Text-based design files
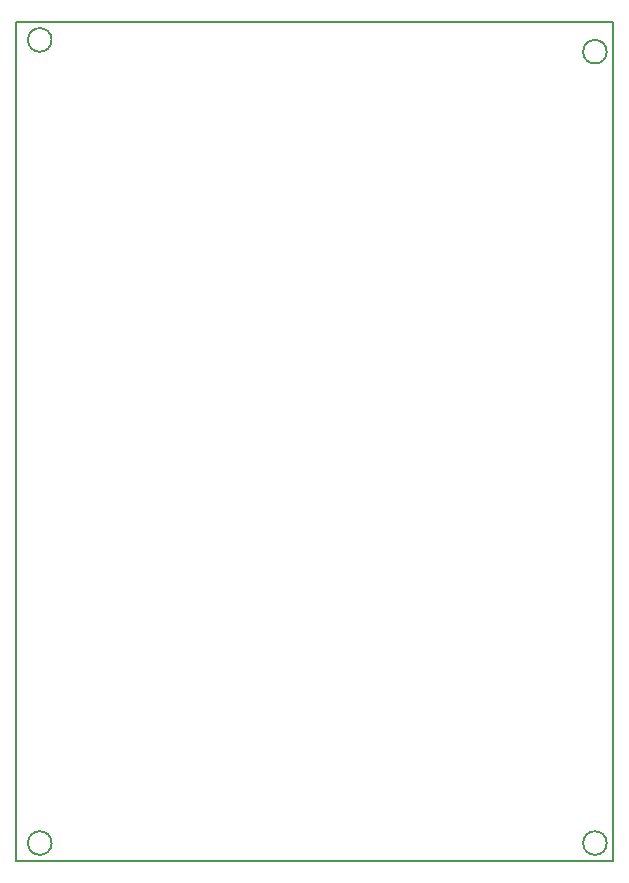
<source format=gbr>
G04 #@! TF.GenerationSoftware,KiCad,Pcbnew,9.0.3*
G04 #@! TF.CreationDate,2025-12-20T12:13:59-05:00*
G04 #@! TF.ProjectId,Experimental,45787065-7269-46d6-956e-74616c2e6b69,rev?*
G04 #@! TF.SameCoordinates,Original*
G04 #@! TF.FileFunction,Profile,NP*
%FSLAX46Y46*%
G04 Gerber Fmt 4.6, Leading zero omitted, Abs format (unit mm)*
G04 Created by KiCad (PCBNEW 9.0.3) date 2025-12-20 12:13:59*
%MOMM*%
%LPD*%
G01*
G04 APERTURE LIST*
G04 #@! TA.AperFunction,Profile*
%ADD10C,0.200000*%
G04 #@! TD*
G04 APERTURE END LIST*
D10*
X100000000Y-50000000D02*
X150500000Y-50000000D01*
X150500000Y-121000000D01*
X100000000Y-121000000D01*
X100000000Y-50000000D01*
X150000000Y-119500000D02*
G75*
G02*
X148000000Y-119500000I-1000000J0D01*
G01*
X148000000Y-119500000D02*
G75*
G02*
X150000000Y-119500000I1000000J0D01*
G01*
X103000000Y-119500000D02*
G75*
G02*
X101000000Y-119500000I-1000000J0D01*
G01*
X101000000Y-119500000D02*
G75*
G02*
X103000000Y-119500000I1000000J0D01*
G01*
X103000000Y-51500000D02*
G75*
G02*
X101000000Y-51500000I-1000000J0D01*
G01*
X101000000Y-51500000D02*
G75*
G02*
X103000000Y-51500000I1000000J0D01*
G01*
X150000000Y-52500000D02*
G75*
G02*
X148000000Y-52500000I-1000000J0D01*
G01*
X148000000Y-52500000D02*
G75*
G02*
X150000000Y-52500000I1000000J0D01*
G01*
M02*

</source>
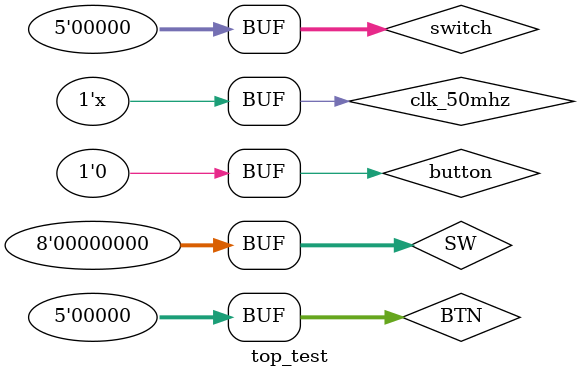
<source format=v>
`timescale 1ns / 1ps


module top_test;

	// Inputs
	reg clk_50mhz;
	reg [4:0] BTN;
	reg [7:0] SW;
	reg [4:0] switch;
	reg button;

	// Outputs
	wire LCDRS;
	wire LCDRW;
	wire LCDE;
	wire [3:0] LCDDAT;

	// Instantiate the Unit Under Test (UUT)
	Top_Muliti_IOBUS uut (
		.clk_50mhz(clk_50mhz), 
		.BTN(BTN), 
		.SW(SW), 
		.switch(switch), 
		.button(button), 
		.LCDRS(LCDRS), 
		.LCDRW(LCDRW), 
		.LCDE(LCDE), 
		.LCDDAT(LCDDAT)
	);

	initial begin
		// Initialize Inputs
		clk_50mhz = 0;
		BTN = 0;
		SW = 0;
		switch = 0;
		button = 0;

		// Wait 100 ns for global reset to finish
		#100;
        
		// Add stimulus here

	end
     always #5
			clk_50mhz=~clk_50mhz;
endmodule


</source>
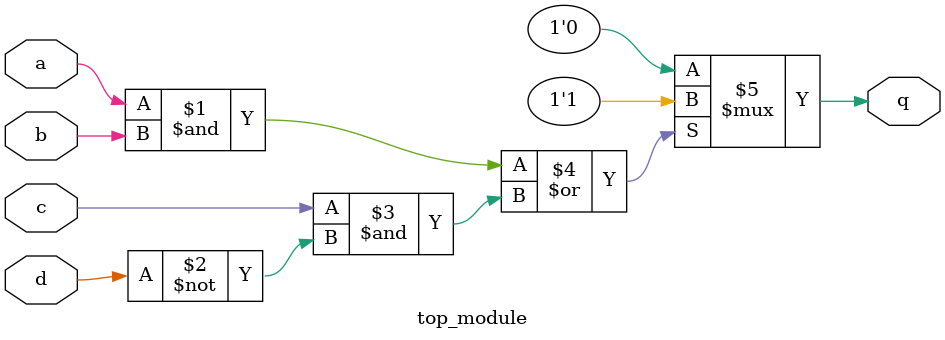
<source format=sv>
module top_module (
  input a,
  input b,
  input c,
  input d,
  output q
);

  assign q = ((a & b) | (c & ~d)) ? 1'b1 : 1'b0;

endmodule

</source>
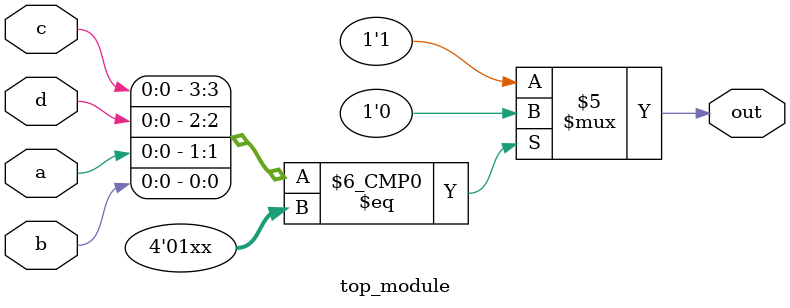
<source format=sv>
module top_module (
    input a,
    input b,
    input c,
    input d,
    output reg out
);

    always @(*) begin
        case ({c, d, a, b})
            4'b00x0: out = 1; // d = 0, a = don't care
            4'b01xx: out = 0; // a = 0, b = don't care
            4'b11xx: out = 1; // a = 1, b = don't care
            4'b10xx: out = 1; // a = 1, b = don't care
            default: out = 1; // default case
        endcase
    end

endmodule

</source>
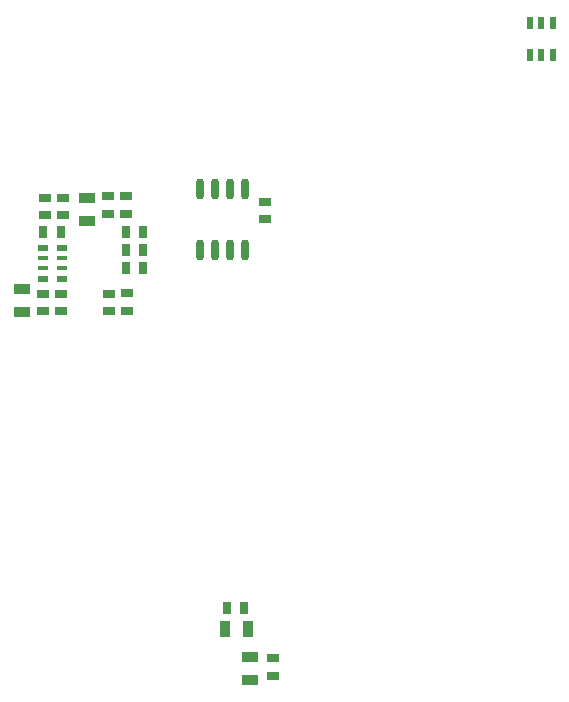
<source format=gbp>
G04*
G04 #@! TF.GenerationSoftware,Altium Limited,Altium Designer,21.1.1 (26)*
G04*
G04 Layer_Color=128*
%FSLAX25Y25*%
%MOIN*%
G70*
G04*
G04 #@! TF.SameCoordinates,03695714-3163-4FEE-998C-4D1AEBC88490*
G04*
G04*
G04 #@! TF.FilePolarity,Positive*
G04*
G01*
G75*
%ADD23R,0.03937X0.02953*%
%ADD24R,0.02953X0.03937*%
%ADD26R,0.05709X0.03740*%
%ADD28R,0.03740X0.05709*%
%ADD31R,0.02362X0.03937*%
%ADD131R,0.03347X0.02362*%
%ADD132R,0.03347X0.01575*%
%ADD133O,0.02756X0.07087*%
D23*
X-78107Y26920D02*
D03*
X-78107Y21015D02*
D03*
X-84107Y20967D02*
D03*
X-84107Y26873D02*
D03*
X-106107Y20967D02*
D03*
X-106107Y26873D02*
D03*
X-100107Y26873D02*
D03*
X-100107Y20967D02*
D03*
X-105607Y52968D02*
D03*
X-105607Y58873D02*
D03*
X-99607Y52968D02*
D03*
X-99607Y58873D02*
D03*
X-84607Y59373D02*
D03*
X-84607Y53468D02*
D03*
X-78607Y59373D02*
D03*
Y53468D02*
D03*
X-29500Y-94547D02*
D03*
X-29500Y-100453D02*
D03*
X-32303Y57521D02*
D03*
Y51615D02*
D03*
D24*
X-72654Y47420D02*
D03*
X-78559Y47420D02*
D03*
X-72654Y41420D02*
D03*
X-78559Y41420D02*
D03*
X-78559Y35420D02*
D03*
X-72654Y35420D02*
D03*
X-106059Y47420D02*
D03*
X-100154Y47420D02*
D03*
X-44953Y-78000D02*
D03*
X-39047D02*
D03*
D26*
X-113107Y28259D02*
D03*
X-113107Y20582D02*
D03*
X-91607Y58759D02*
D03*
X-91607Y51082D02*
D03*
X-37000Y-101839D02*
D03*
Y-94161D02*
D03*
D28*
X-45339Y-85000D02*
D03*
X-37661D02*
D03*
D31*
X63705Y106380D02*
D03*
X59965Y106380D02*
D03*
X56225Y106380D02*
D03*
X56225Y117207D02*
D03*
X59965Y117207D02*
D03*
X63705Y117207D02*
D03*
D131*
X-99752Y31882D02*
D03*
X-99752Y42118D02*
D03*
X-106248Y42118D02*
D03*
X-106248Y31882D02*
D03*
D132*
X-99752Y35425D02*
D03*
X-99752Y38575D02*
D03*
X-106248Y38575D02*
D03*
X-106248Y35425D02*
D03*
D133*
X-38803Y41332D02*
D03*
X-43803Y41332D02*
D03*
X-48803Y41332D02*
D03*
X-53803Y41332D02*
D03*
X-38803Y61804D02*
D03*
X-43803Y61804D02*
D03*
X-48803Y61804D02*
D03*
X-53803Y61804D02*
D03*
M02*

</source>
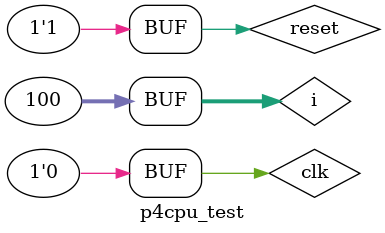
<source format=v>
`timescale 1ns / 1ps


module p4cpu_test;

	// Inputs
	reg clk;
	reg reset;

	// Instantiate the Unit Under Test (UUT)
	mips uut (
		.clk(clk), 
		.reset(reset)
	);
	
	
	integer i;

	initial begin
		// Initialize Inputs
		clk = 0;
		reset = 0;

		// Wait 100 ns for global reset to finish
		#100;
       	 
		// Add stimulus here
		for(i=0;i < 100;i = i + 1) begin
      clk = 1;
      #100;
      clk = 0;
      #100;
      end

      reset = 1;
      #100;




	end
      
endmodule


</source>
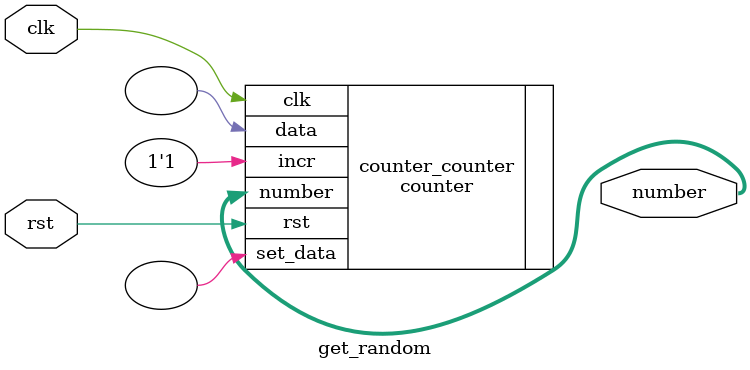
<source format=v>
module get_random
#(
    parameter   MODULUS = 10,
    parameter   NBITS   = $clog2(MODULUS)
)
(
    input               clk,
    input               rst,
    output  [NBITS-1:0] number
);

counter
#(
    .MODULUS    (MODULUS)
) counter_counter
(
    .clk        (clk),
    .rst        (rst),
    .incr       (1'd1),
    .number     (number),
    .set_data   (),
    .data       ()
);

endmodule
</source>
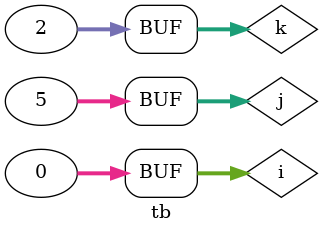
<source format=v>
module tb;
  integer i,j,k;
  initial begin
    for(i=5;i>=1;i=i-1)begin
      for(j=1;j<=5-i;j=j+1)begin
        $write(" ");
      end
      for(k=1;k<=(2*i-1);k=k+1)begin
        $write(" *");
      end
      $write("\n");
    end
  end
endmodule

/*
 * * * * * * * * *
   * * * * * * *
    * * * * *
     * * *
       *
*/

</source>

Directions for this task: The response is to contain exactly the lines from the beginning of the data through the line containing "X150000000Y-119500000D02*", both ends included, and nothing else; omit the pictures.

Problem solution:
<source format=gbr>
G04 #@! TF.GenerationSoftware,KiCad,Pcbnew,9.0.3*
G04 #@! TF.CreationDate,2025-12-20T12:13:59-05:00*
G04 #@! TF.ProjectId,Experimental,45787065-7269-46d6-956e-74616c2e6b69,rev?*
G04 #@! TF.SameCoordinates,Original*
G04 #@! TF.FileFunction,Profile,NP*
%FSLAX46Y46*%
G04 Gerber Fmt 4.6, Leading zero omitted, Abs format (unit mm)*
G04 Created by KiCad (PCBNEW 9.0.3) date 2025-12-20 12:13:59*
%MOMM*%
%LPD*%
G01*
G04 APERTURE LIST*
G04 #@! TA.AperFunction,Profile*
%ADD10C,0.200000*%
G04 #@! TD*
G04 APERTURE END LIST*
D10*
X100000000Y-50000000D02*
X150500000Y-50000000D01*
X150500000Y-121000000D01*
X100000000Y-121000000D01*
X100000000Y-50000000D01*
X150000000Y-119500000D02*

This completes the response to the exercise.